Architect’s role to improve in-building wireless coverage
Published in Cogent Engineering, 2020
Mohammad Tanvir Kawser, Zebun Nasreen Ahmed
The base station can also be employed only for the specific support of Internet of Things (IoT), and in this regard, three competing platforms, namely, Sigfox, Long Range (LoRa), and Narrowband Internet of Things (NB-IoT) have become popular. Here, Sigfox and LoRa are two proprietary technologies from companies whereas NB-IoT is the development from 3GPP as a feature of the conventional 4 G/5 G cellular system. All these technologies operate at low data rate and low power, and thus, match the requirements of most of the IoT devices. Sigfox and LoRa use unlicensed industrial, scientific, and medical (ISM) radio bands. On the other hand, NB-IoT is a feature of the conventional 4 G/5 G cellular system, and so, it uses the licensed bands. At present, NB-IoT is more expensive compared to Sigfox and LoRa (Mekkia et al., 2019). However, the cost of NB-IoT will gradually decrease, and it will emerge with many advantages (5G Americas, 2019). In-Building Solutions (IBS): The cellular service can be generated inside the building using an in-building solution (IBS). This is primarily used for large buildings, where proper wireless coverage can be very difficult with signal from the outside base station, due to heavy penetration losses. IBS can be of the following types (The HetNet Forum, 2013).

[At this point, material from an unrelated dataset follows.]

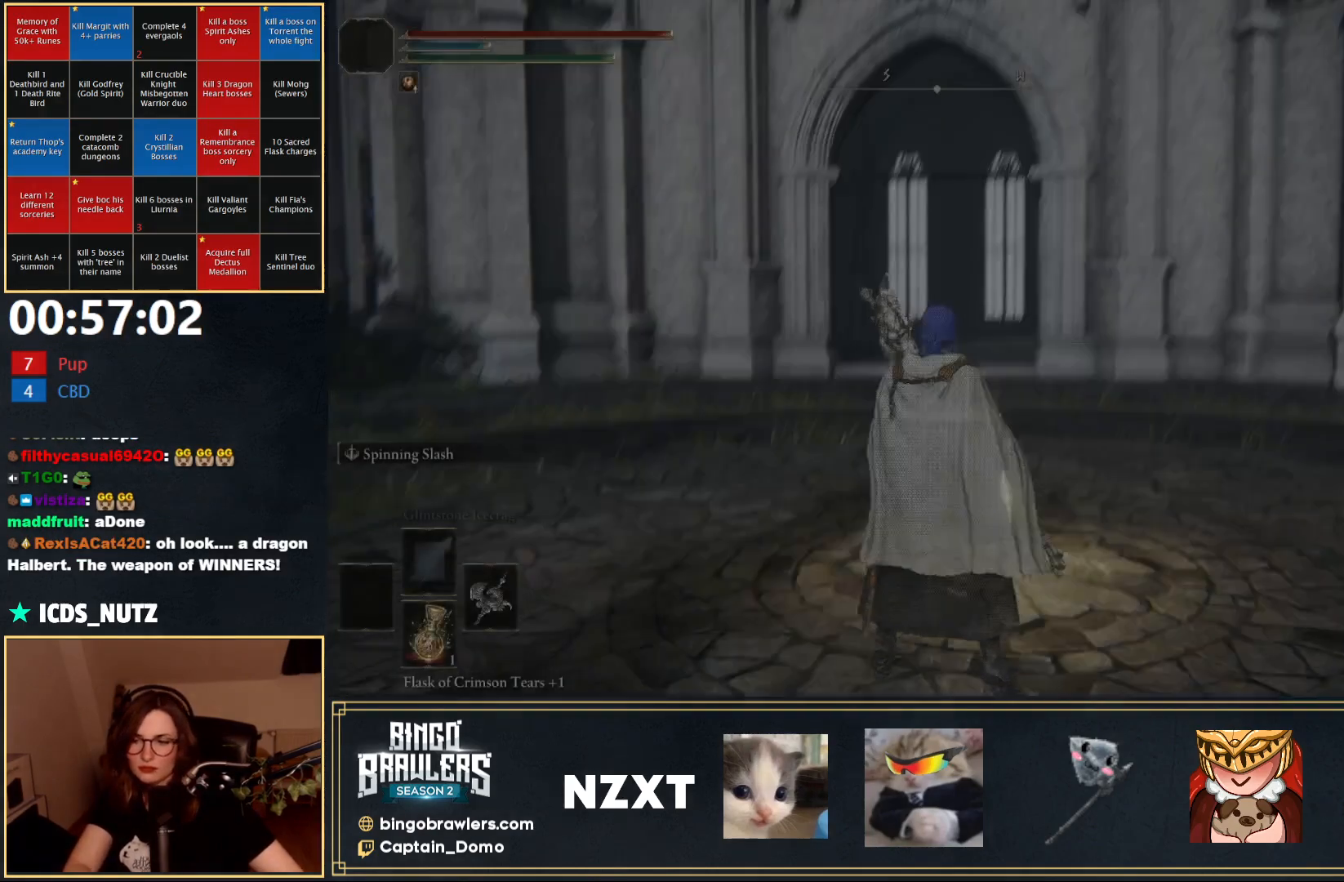
{"buttons": ["B"], "left_stick": "up-right", "right_stick": "center", "events": [[17, "left_stick", "up-right"], [117, "right_stick", "center"], [150, "B", "down"], [350, "Y", "down"], [433, "Y", "up"]]}
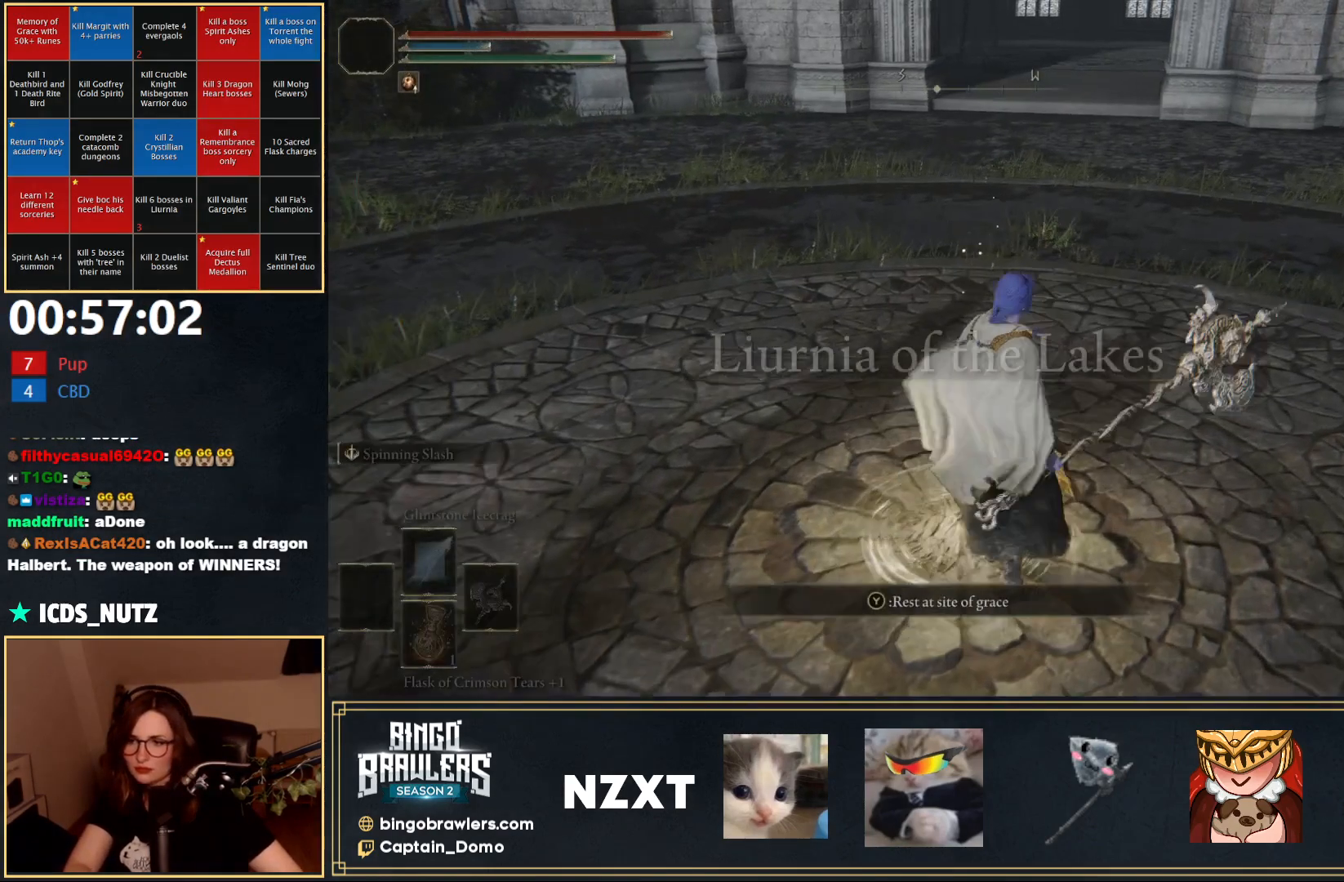
{"buttons": [], "left_stick": "up", "right_stick": "center", "events": [[33, "Y", "down"], [100, "Y", "up"], [100, "left_stick", "up"], [117, "B", "up"], [167, "Y", "down"], [267, "Y", "up"]]}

Femtocells: Femtocells are very small cellular base stations, designed for use within residential buildings, and in small commercial buildings or premises.Picocells: Picocells are small cellular base stations, suited for small and medium-sized buildings and premises.Distributed Antenna System (DAS): DAS provides efficient distribution of wireless connections inside large buildings, by routing signals through cables, from a single small base station to multiple antennas, located throughout the building.Small Source in the Building: A number of solutions exist, which use small devices to generate wireless service in the building. However, these small devices are often connected to the outside cellular base stations, for backhaul. These solutions include Wi-Fi, Zigbee, Bluetooth, Z-Wave, and Thread (Pradeep et al., 2016). These solutions differ in their capabilities, costs, and popularities. Besides, WiGig is introduced for a very high data rate and it uses high frequency, which is around 60 GHz (Chakkravarthy et al., 2019).